By Jonathan Blumhofer
The fact is, the BSO’s 2019-20 season doesn’t risk enough and lacks a true spirit of adventure.
Five years isn’t an eternity. But, as artistic partnerships go, that much time does provide a pretty good sense of where an institution’s leadership stands and where it might go over the duration of a given tenure. So it is with Andris Nelsons and the Boston Symphony, who announced their 2019-20 season — Nelsons’ fifth as the ensemble’s music director — last Thursday.
To be sure, it has its strengths.
A number of guests make welcome returns to the BSO podium, including Sir Andras Schiff, Susanna Mälkki, Giancarlo Guerrero, Hannu Lintu, and Christoph von Dóhnanyi. Several notable pianists are scheduled to appear, too: Yuja Wang, Mitsuko Uchida, Leif Ove Andsnes, Yefim Bronfman, and Jean-Yves Thibaudet among them. Additional soloists performing with the orchestra include Augustus Hadelich, Truls Mørk, Pinchas Zukerman, Johannes Moser, and Midori.
What’s more, Nelsons’ other orchestra — the Gewandhausorchester Leipzig — comes to town in the fall for two concerts on its own, plus a pair in combination with the BSO. Violinist Leonidas Kavakos, cellist Gautier Capuçon, and organist Olivier Latry are among the soloists appearing with them.
Then there are the season’s world premieres. The BSO presents seven — a welcome total, especially as they’re not from the usual suspects: Eric Nathan, Dieter Ammann, Betsy Jolas, Arturs Maskats, Chihchun Chi-Sun Lee, Helen Grime, and HK Gruber.
Furthermore, there are several composers and pieces new to the BSO and Tanglewood Festival Chorus (TFC), the latter of which celebrates its 50th birthday in 2019-20. Nelsons conducts James Lee III’s Sukkot Through Orion’s Nebula, James Burton leads the TFC in Galina Grigorjeva’s On Leaving, Hannu Lintu directs Anna Thorvaldsdottir’s Metacosmos, and Constantinos Carydis attends to Periklis Koukos’ In Memoriam Y.A. Papaioannu.
BSO artistic partner Thomas Adès’ annual residency includes cellist Steven Isserlis performing his Lieux retrouvés. And even György Ligeti makes a non-Concert Românesc appearance: Dóhnanyi is slated to conduct his Double Concerto for Flute, Oboe, and Orchestra (with BSO principals Elizabeth Rowe and John Ferrillo as the respective solos).
Taken together, all of the above, plus the relative lack of Beethoven in first part of his semiquincentennial in 2020; the continuation of Nelsons act-by-act survey of Wagner’s Tristan und Isolde (with Jonas Kaufmann and Emily Magee singing Act 3); the next installments of the orchestra’s complete Shostakovich symphony cycle (with nos. 2 and 12); and a Samuel Coleridge-Taylor/William Grant Still/Uri Caine triple-bill in March, suggests an exciting year ahead.
That it might well be.
And yet, this is a somewhat tepid season announcement.

• Provided records
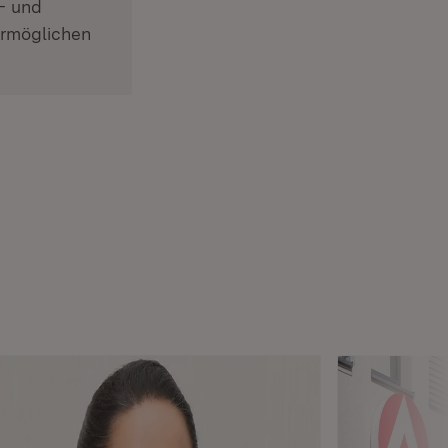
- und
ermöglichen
---
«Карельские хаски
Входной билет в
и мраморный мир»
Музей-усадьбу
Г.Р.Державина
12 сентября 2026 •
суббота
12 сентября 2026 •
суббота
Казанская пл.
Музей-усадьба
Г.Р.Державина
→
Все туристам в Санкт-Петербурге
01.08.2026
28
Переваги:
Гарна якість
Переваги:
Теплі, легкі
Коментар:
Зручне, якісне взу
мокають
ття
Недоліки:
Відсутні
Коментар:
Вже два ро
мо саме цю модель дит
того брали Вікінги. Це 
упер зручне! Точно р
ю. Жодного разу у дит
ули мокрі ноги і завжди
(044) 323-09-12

• Apply what you read
1. Reproduce, word for word, the part of the Boston Symphony season review that opens with the words containing "BSO artistic partner" and closes with "exciting year ahead.".
2. Name all the composers whose world premieres the orchestra presents, according to the Boston Symphony season review.
3. According to the Boston Symphony season review, which Shostakovich symphonies are in the next installments of the orchestra's cycle?
The material comes from a different source than the text.

• Written answers
1.
BSO artistic partner Thomas Adès’ annual residency includes cellist Steven Isserlis performing his Lieux retrouvés. And even György Ligeti makes a non-Concert Românesc appearance: Dóhnanyi is slated to conduct his Double Concerto for Flute, Oboe, and Orchestra (with BSO principals Elizabeth Rowe and John Ferrillo as the respective solos).
Taken together, all of the above, plus the relative lack of Beethoven in first part of his semiquincentennial in 2020; the continuation of Nelsons act-by-act survey of Wagner’s Tristan und Isolde (with Jonas Kaufmann and Emily Magee singing Act 3); the next installments of the orchestra’s complete Shostakovich symphony cycle (with nos. 2 and 12); and a Samuel Coleridge-Taylor/William Grant Still/Uri Caine triple-bill in March, suggests an exciting year ahead.

2. Eric Nathan, Dieter Ammann, Betsy Jolas, Arturs Maskats, Chihchun Chi-Sun Lee, Helen Grime, and HK Gruber

3. Nos. 2 and 12